Problem with Survey data analysis, non-response, selection bias, use of paradata

Hi Statalisters, Greetings from Inddi

I am analysing a survey data and I am relatively new to this commonly used study design. I am seeking help on topics of survey weighting, selection bias and paradata.

Survey data setup

The survey was on doctors (registered under a particular program in the country) on the impact of the pandemic on health services. The sampling frame consists of 23,900 doctors covered by 3 agencies (Agency A, B and C). Under A, there are 13,400 doctors, Under B there are 6000 doctors and under C, 4500 doctors. Among these, 700, 1000 and 1100 doctors were randomly sampled from Agency A, B and C respectively (total sample= 2800). From the survey conducted on these 2800 doctors across the 3 agencies, response was received from 400 doctors from Agency A, 800 from agency B and 700 from agency C.
As per the above, I have assumed that this survey used a stratified random sampling at the agency level. The dataset I have (Data respondents) is on these 1900 doctors. Data is available on about 200 variables from the 1900 responders.

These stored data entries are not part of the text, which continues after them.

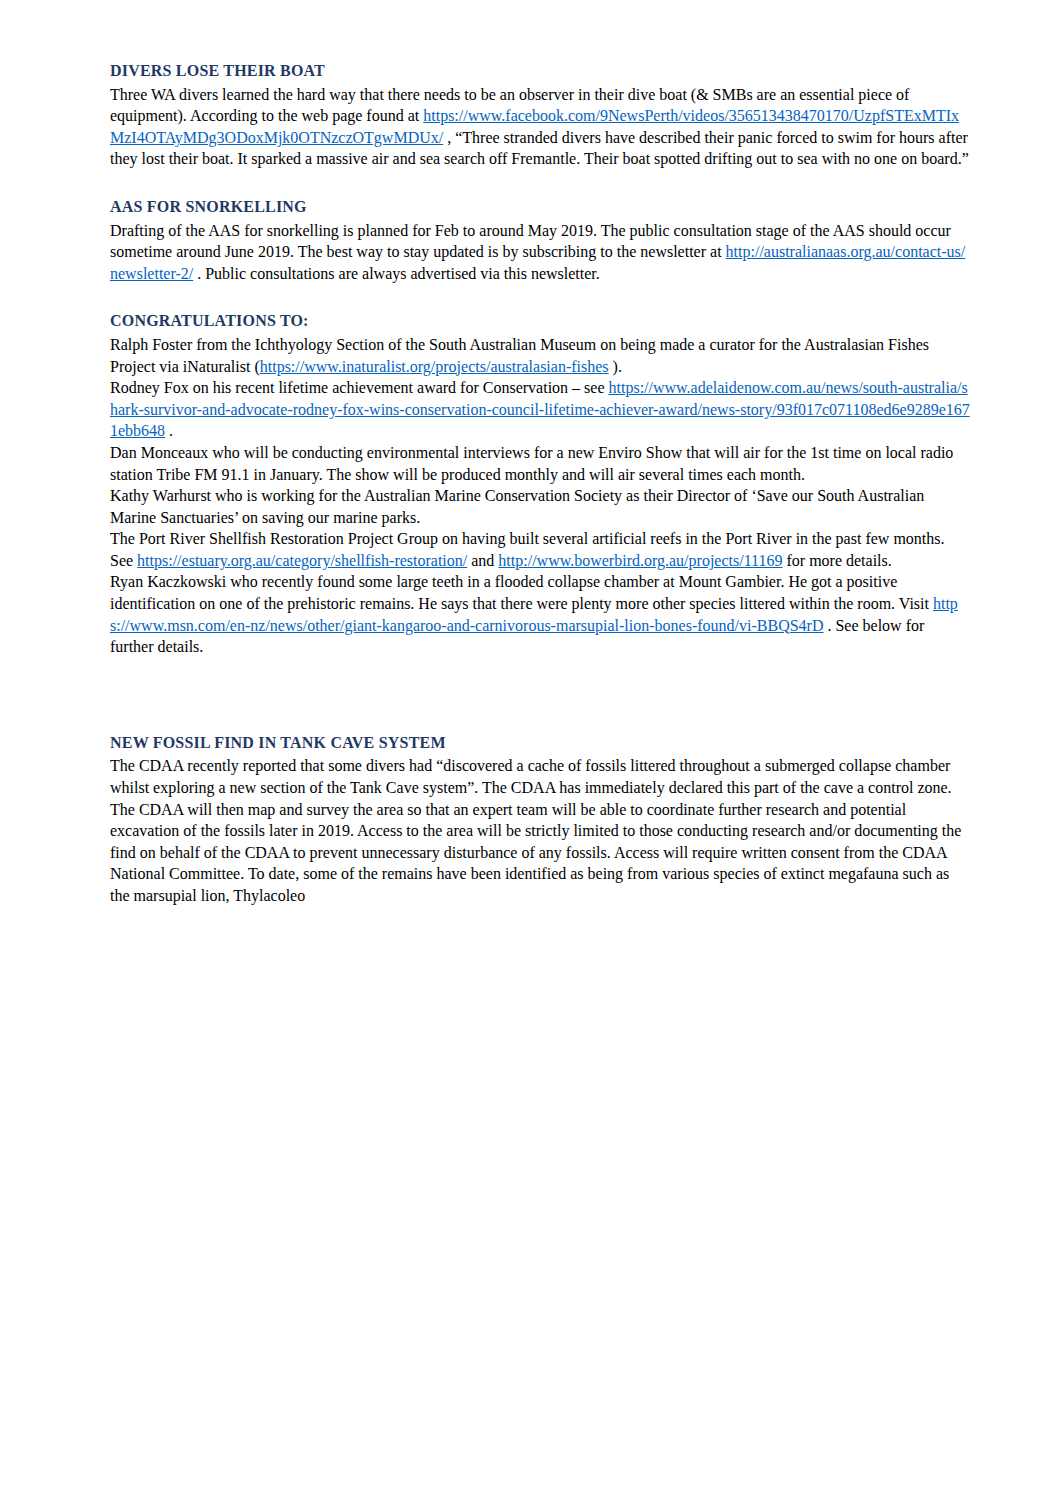DIVERS LOSE THEIR BOAT
Three WA divers learned the hard way that there needs to be an observer in their dive boat (& SMBs are an essential piece of equipment). According to the web page found at https://www.facebook.com/9NewsPerth/videos/356513438470170/UzpfSTExMTIxMzI4OTAyMDg3ODoxMjk0OTNzczOTgwMDUx/ , “Three stranded divers have described their panic forced to swim for hours after they lost their boat. It sparked a massive air and sea search off Fremantle. Their boat spotted drifting out to sea with no one on board.”
AAS FOR SNORKELLING
Drafting of the AAS for snorkelling is planned for Feb to around May 2019. The public consultation stage of the AAS should occur sometime around June 2019. The best way to stay updated is by subscribing to the newsletter at http://australianaas.org.au/contact-us/newsletter-2/ . Public consultations are always advertised via this newsletter.
CONGRATULATIONS TO:
Ralph Foster from the Ichthyology Section of the South Australian Museum on being made a curator for the Australasian Fishes Project via iNaturalist (https://www.inaturalist.org/projects/australasian-fishes ).
Rodney Fox on his recent lifetime achievement award for Conservation – see https://www.adelaidenow.com.au/news/south-australia/shark-survivor-and-advocate-rodney-fox-wins-conservation-council-lifetime-achiever-award/news-story/93f017c071108ed6e9289e1671ebb648 .
Dan Monceaux who will be conducting environmental interviews for a new Enviro Show that will air for the 1st time on local radio station Tribe FM 91.1 in January. The show will be produced monthly and will air several times each month.
Kathy Warhurst who is working for the Australian Marine Conservation Society as their Director of ‘Save our South Australian Marine Sanctuaries’ on saving our marine parks.
The Port River Shellfish Restoration Project Group on having built several artificial reefs in the Port River in the past few months. See https://estuary.org.au/category/shellfish-restoration/ and http://www.bowerbird.org.au/projects/11169 for more details.
Ryan Kaczkowski who recently found some large teeth in a flooded collapse chamber at Mount Gambier. He got a positive identification on one of the prehistoric remains. He says that there were plenty more other species littered within the room. Visit https://www.msn.com/en-nz/news/other/giant-kangaroo-and-carnivorous-marsupial-lion-bones-found/vi-BBQS4rD . See below for further details.
NEW FOSSIL FIND IN TANK CAVE SYSTEM
The CDAA recently reported that some divers had “discovered a cache of fossils littered throughout a submerged collapse chamber whilst exploring a new section of the Tank Cave system”. The CDAA has immediately declared this part of the cave a control zone. The CDAA will then map and survey the area so that an expert team will be able to coordinate further research and potential excavation of the fossils later in 2019. Access to the area will be strictly limited to those conducting research and/or documenting the find on behalf of the CDAA to prevent unnecessary disturbance of any fossils. Access will require written consent from the CDAA National Committee. To date, some of the remains have been identified as being from various species of extinct megafauna such as the marsupial lion, Thylacoleo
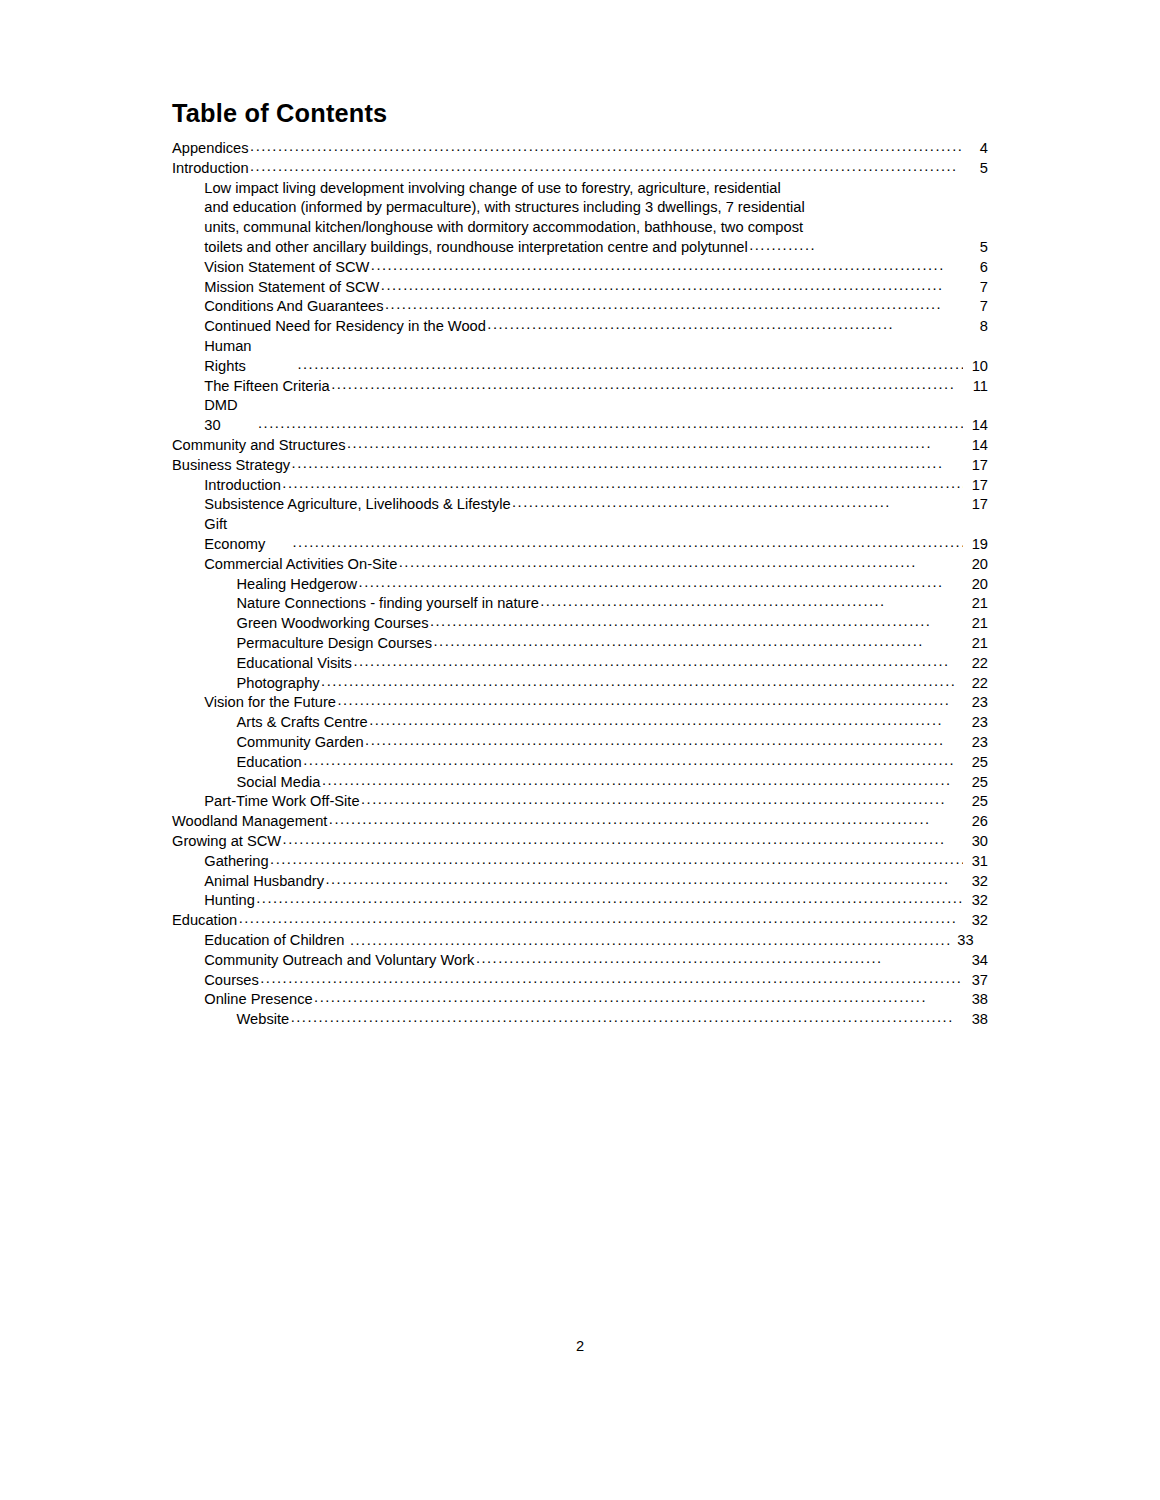Table of Contents
Appendices ................................................................................................................................. 4
Introduction ............................................................................................................................... 5
Low impact living development involving change of use to forestry, agriculture, residential
and education (informed by permaculture), with structures including 3 dwellings, 7 residential
units, communal kitchen/longhouse with dormitory accommodation, bathhouse, two compost
toilets and other ancillary buildings, roundhouse interpretation centre and polytunnel ............ 5
Vision Statement of SCW ....................................................................................................... 6
Mission Statement of SCW ..................................................................................................... 7
Conditions And Guarantees .................................................................................................... 7
Continued Need for Residency in the Wood ......................................................................... 8
Human Rights ......................................................................................................................... 10
The Fifteen Criteria ................................................................................................................ 11
DMD 30 .................................................................................................................................. 14
Community and Structures ......................................................................................................... 14
Business Strategy ..................................................................................................................... 17
Introduction .............................................................................................................................. 17
Subsistence Agriculture, Livelihoods & Lifestyle .................................................................... 17
Gift Economy .......................................................................................................................... 19
Commercial Activities On-Site ............................................................................................. 20
Healing Hedgerow ......................................................................................................... 20
Nature Connections - finding yourself in nature .............................................................. 21
Green Woodworking Courses .......................................................................................... 21
Permaculture Design Courses ........................................................................................ 21
Educational Visits ........................................................................................................... 22
Photography .................................................................................................................. 22
Vision for the Future .............................................................................................................. 23
Arts & Crafts Centre ....................................................................................................... 23
Community Garden ........................................................................................................ 23
Education ..................................................................................................................... 25
Social Media ................................................................................................................. 25
Part-Time Work Off-Site ......................................................................................................... 25
Woodland Management ............................................................................................................ 26
Growing at SCW ....................................................................................................................... 30
Gathering .............................................................................................................................. 31
Animal Husbandry ................................................................................................................ 32
Hunting .................................................................................................................................. 32
Education ................................................................................................................................. 32
Education of Children </span ............................................................................................................ 33
Community Outreach and Voluntary Work ......................................................................... 34
Courses ................................................................................................................................. 37
Online Presence .............................................................................................................. 38
Website ....................................................................................................................... 38
2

Data available on non-respondents and paradata

The central concern is non-responders and how to account for the ensuing bias as described below. The challenge I am facing with non-response analysis is that the data I have on the 900 non-responders are minimal. In the data set with the full 2800 doctors (Data full) the data I have common across responders and non-responders are only on their (1) agency (A, B or C), (2) qualification (3 category variable bachelors, specialization, super specialization) , and (3) province (5 category variable). Additionally, I also have paradata on the ‘number of attempts’ to contact the doctors (Attempt 1, 2 and 3) – Var 4. Reason for nonresponse among the 900 doctors is also recorded (reasons fall under 10 categories)

Analysis will involve estimating frequencies and proportions, and few regression models giving crude Odds ratio estimates. What is the practical way to analyse this survey data accounting for selection bias?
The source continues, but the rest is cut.